Boulder Crest Foundation
- Founder: Ken Falke, Julia Falke
- Location: Snickersville, Bluemont, Virginia;
- Website: https://bouldercrest.org/

= Boulder Crest Foundation =

Nonprofit organization based in Bluemont, Virginia

Boulder Crest Foundation is a Nonprofit organization which is committed for improving the physical, economic, spiritual and emotional well-being of veterans and their family members.

== History ==
Boulder Crest Foundation was founded by Ken Falke and Julia Falke. During the wars in Afghanistan and Iraq, many warriors were killed and injured on the battlefields. Ken and Julia visited these EOD warriors and their families and realized that these warriors deserves more support. In 2010, the Falkes donated 37 acres of their property and established Boulder Crest.

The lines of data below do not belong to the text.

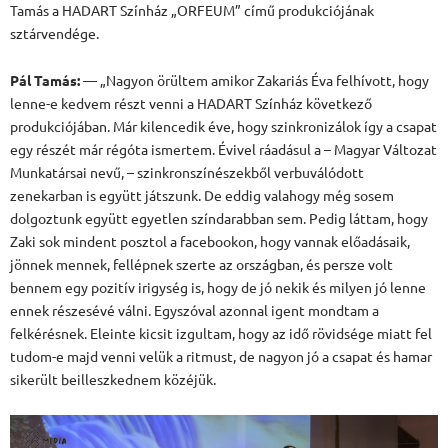
Tamás a HADART Színház „ORFEUM” című produkciójának
sztárvendége.
Pál Tamás:
— „Nagyon örültem amikor Zakariás Éva felhívott, hogy
lenne-e kedvem részt venni a HADART Színház következő
produkciójában. Már kilencedik éve, hogy szinkronizálok így a csapat
egy részét már régóta ismertem. Évivel ráadásul a – Magyar Változat
Munkatársai nevű, – szinkronszínészekből verbuválódott
zenekarban is együtt játszunk. De eddig valahogy még sosem
dolgoztunk együtt egyetlen színdarabban sem. Pedig láttam, hogy
Zaki sok mindent posztol a facebookon, hogy vannak előadásaik,
jönnek mennek, fellépnek szerte az országban, és persze volt
bennem egy pozitív irigység is, hogy de jó nekik és milyen jó lenne
ennek részesévé válni. Egyszóval azonnal igent mondtam a
felkérésnek. Eleinte kicsit izgultam, hogy az idő rövidsége miatt fel
tudom-e majd venni velük a ritmust, de nagyon jó a csapat és hamar
sikerült beilleszkednem közéjük.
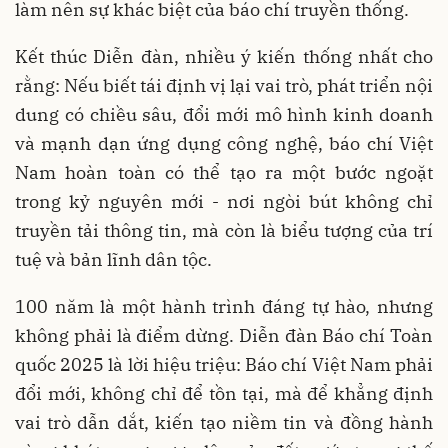
làm nên sự khác biệt của báo chí truyền thống.
Kết thúc Diễn đàn, nhiều ý kiến thống nhất cho
rằng: Nếu biết tái định vị lại vai trò, phát triển nội
dung có chiều sâu, đổi mới mô hình kinh doanh
và mạnh dạn ứng dụng công nghệ, báo chí Việt
Nam hoàn toàn có thể tạo ra một bước ngoặt
trong kỷ nguyên mới - nơi ngòi bút không chỉ
truyền tải thông tin, mà còn là biểu tượng của trí
tuệ và bản lĩnh dân tộc.
100 năm là một hành trình đáng tự hào, nhưng
không phải là điểm dừng. Diễn đàn Báo chí Toàn
quốc 2025 là lời hiệu triệu: Báo chí Việt Nam phải
đổi mới, không chỉ để tồn tại, mà để khẳng định
vai trò dẫn dắt, kiến tạo niềm tin và đồng hành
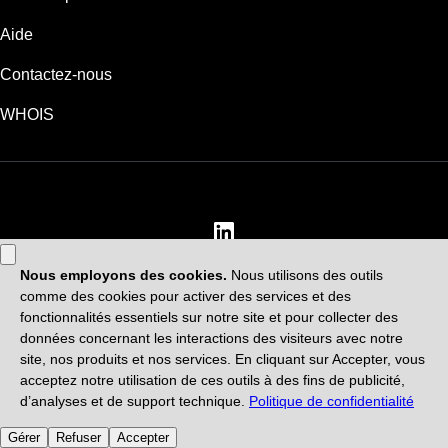
Aide
Contactez-nous
WHOIS
EUR
Ce site est régi par des conditions d’utilisation expresses. En utilisant ce
site, vous signifiez que vous acceptez d’être lié à ces
Conditions
universelles d'utilisation
.
Accords et politiques
Politique de confidentialité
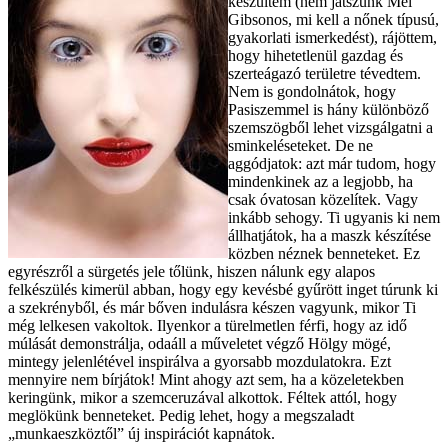
készültem (nem játszunk Mel
Gibsonos, mi kell a nőnek típusú,
gyakorlati ismerkedést), rájöttem,
hogy hihetetlenül gazdag és
szerteágazó területre tévedtem.
Nem is gondolnátok, hogy
Pasiszemmel is hány különböző
szemszögből lehet vizsgálgatni a
sminkeléseteket. De ne
aggódjatok: azt már tudom, hogy
mindenkinek az a legjobb, ha
csak óvatosan közelítek. Vagy
inkább sehogy. Ti ugyanis ki nem
állhatjátok, ha a maszk készítése
közben néznek benneteket. Ez
egyrészről a sürgetés jele tőlünk, hiszen nálunk egy alapos
felkészülés kimerül abban, hogy egy kevésbé gyűrött inget túrunk ki
a szekrényből, és már bőven indulásra készen vagyunk, mikor Ti
még lelkesen vakoltok. Ilyenkor a türelmetlen férfi, hogy az idő
múlását demonstrálja, odaáll a műveletet végző Hölgy mögé,
mintegy jelenlétével inspirálva a gyorsabb mozdulatokra. Ezt
mennyire nem bírjátok! Mint ahogy azt sem, ha a közeletekben
keringünk, mikor a szemceruzával alkottok. Féltek attól, hogy
meglökünk benneteket. Pedig lehet, hogy a megszaladt
„munkaeszköztől” új inspirációt kapnátok.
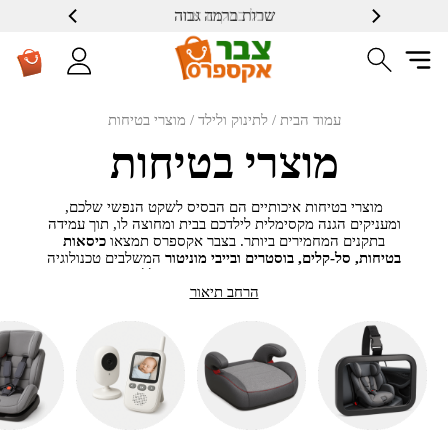
שרות ברמה גבוה
עמוד הבית
/
לתינוק ולילד
/ מוצרי בטיחות
מוצרי בטיחות
מוצרי בטיחות איכותיים הם הבסיס לשקט הנפשי שלכם,
ומעניקים הגנה מקסימלית לילדכם בבית ומחוצה לו, תוך עמידה
בתקנים המחמירים ביותר. בצבר אקספרס תמצאו
כיסאות
בטיחות, סל-קלים, בוסטרים ובייבי מוניטור
המשלבים טכנולוגיה
מתקדמת, הנדסת אנוש בטיחותית ונוחות ללא פשרות עבור
הקטנטנים. רכישת
הרחב תיאור
מוצרי בטיחות לתינוק
מהקולקציה שלנו
מבטיחה לכם מוצרים אמינים ועמידים שיחזיקו מעמד לאורך
שנים, במחירים הוגנים ועם משלוח מהיר עד הבית.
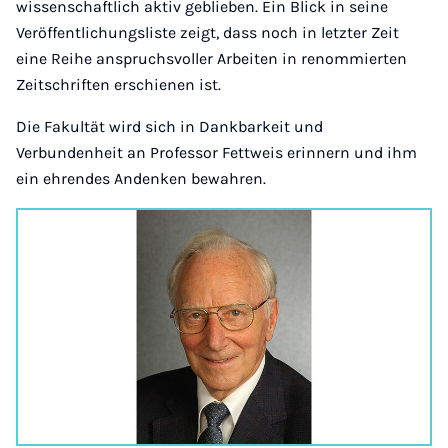
wissenschaftlich aktiv geblieben. Ein Blick in seine
Veröffentlichungsliste zeigt, dass noch in letzter Zeit
eine Reihe anspruchsvoller Arbeiten in renommierten
Zeitschriften erschienen ist.
Die Fakultät wird sich in Dankbarkeit und
Verbundenheit an Professor Fettweis erinnern und ihm
ein ehrendes Andenken bewahren.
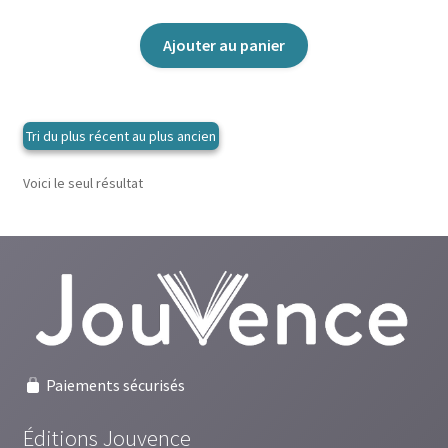
Ajouter au panier
Voici le seul résultat
Paiements sécurisés
Éditions Jouvence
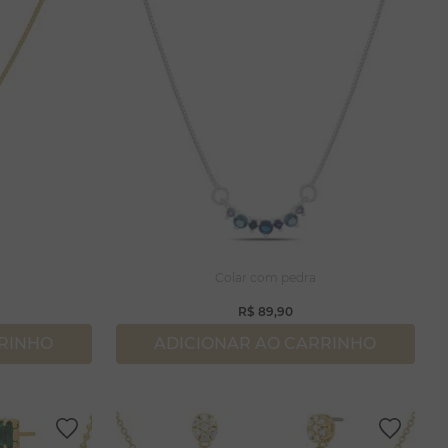
Colar com pedra
R$
89
,
90
RRINHO
ADICIONAR AO CARRINHO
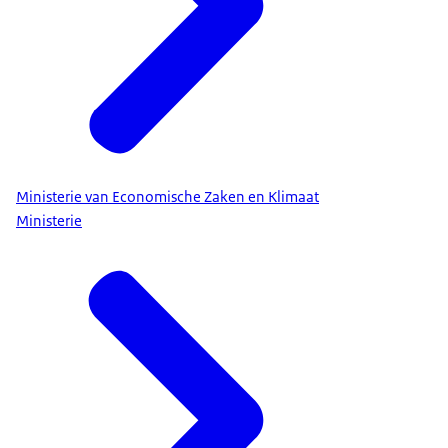
Ministerie van Economische Zaken en Klimaat
Ministerie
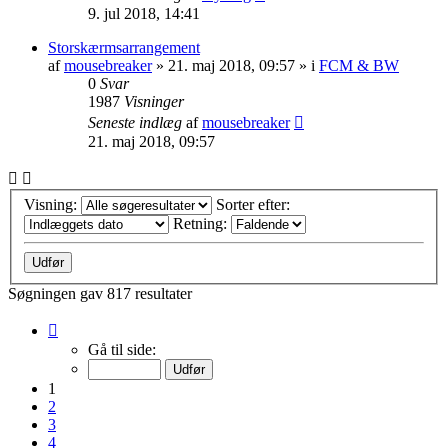
9. jul 2018, 14:41
Storskærmsarrangement
af
mousebreaker
»
21. maj 2018, 09:57
» i
FCM & BW
0
Svar
1987
Visninger
Seneste indlæg
af
mousebreaker
21. maj 2018, 09:57
Visning:
Sorter efter:
Retning:
Søgningen gav 817 resultater
Side
1
Gå til side:
af
33
1
2
3
4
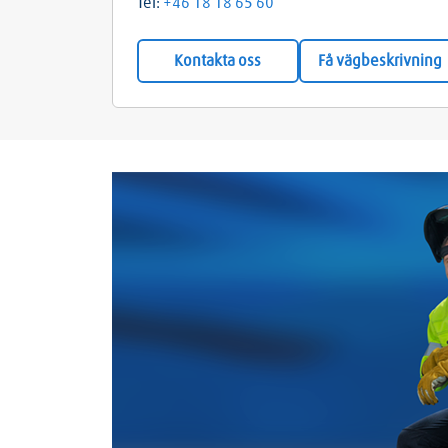
Tel:
+46 18 18 65 60
Kontakta oss
Få vägbeskrivning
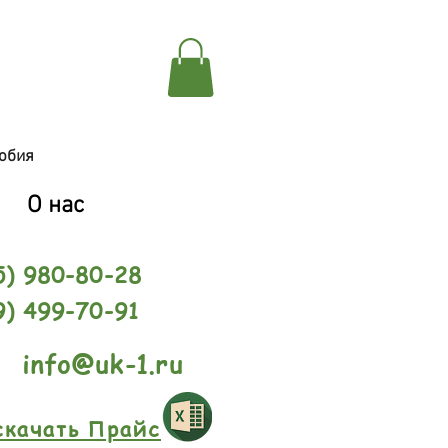
обия
О нас
5) 980-80-28
9) 499-70-91
info@uk-1.ru
скачать Прайс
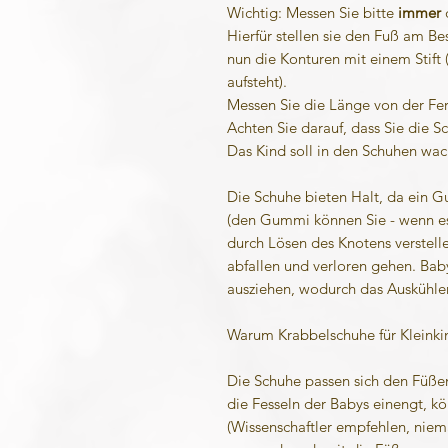
Wichtig: Messen Sie bitte
immer
Hierfür stellen sie den Fuß am Be
nun die Konturen mit einem Stift (
aufsteht).
Messen Sie die Länge von der Fe
Achten Sie darauf, dass Sie die Sc
Das Kind soll in den Schuhen wa
Die Schuhe bieten Halt, da ein G
(den Gummi können Sie - wenn e
durch Lösen des Knotens verstell
abfallen und verloren gehen. Bab
ausziehen, wodurch das Auskühlen
Warum Krabbelschuhe für Kleinkin
Die Schuhe passen sich den Füße
die Fesseln der Babys einengt, k
(Wissenschaftler empfehlen, niem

== Boulder Crest Institute For Post-Traumatic Growth ==
Boulder Crest Institute For Post-traumatic Growth is located in Bluemont, Virginia. It serves as the hub for the delivery, development and scailing of posttraumatic growth-based programs. Boulder Crest Institute is the world leader in advancing the science of Posttraumatic Growth (PTG). In 1995, The science of Posttraumatic Growth was initially described. Currently, Dr. Richard Tedeschi chairs the Boulder Crest Institute.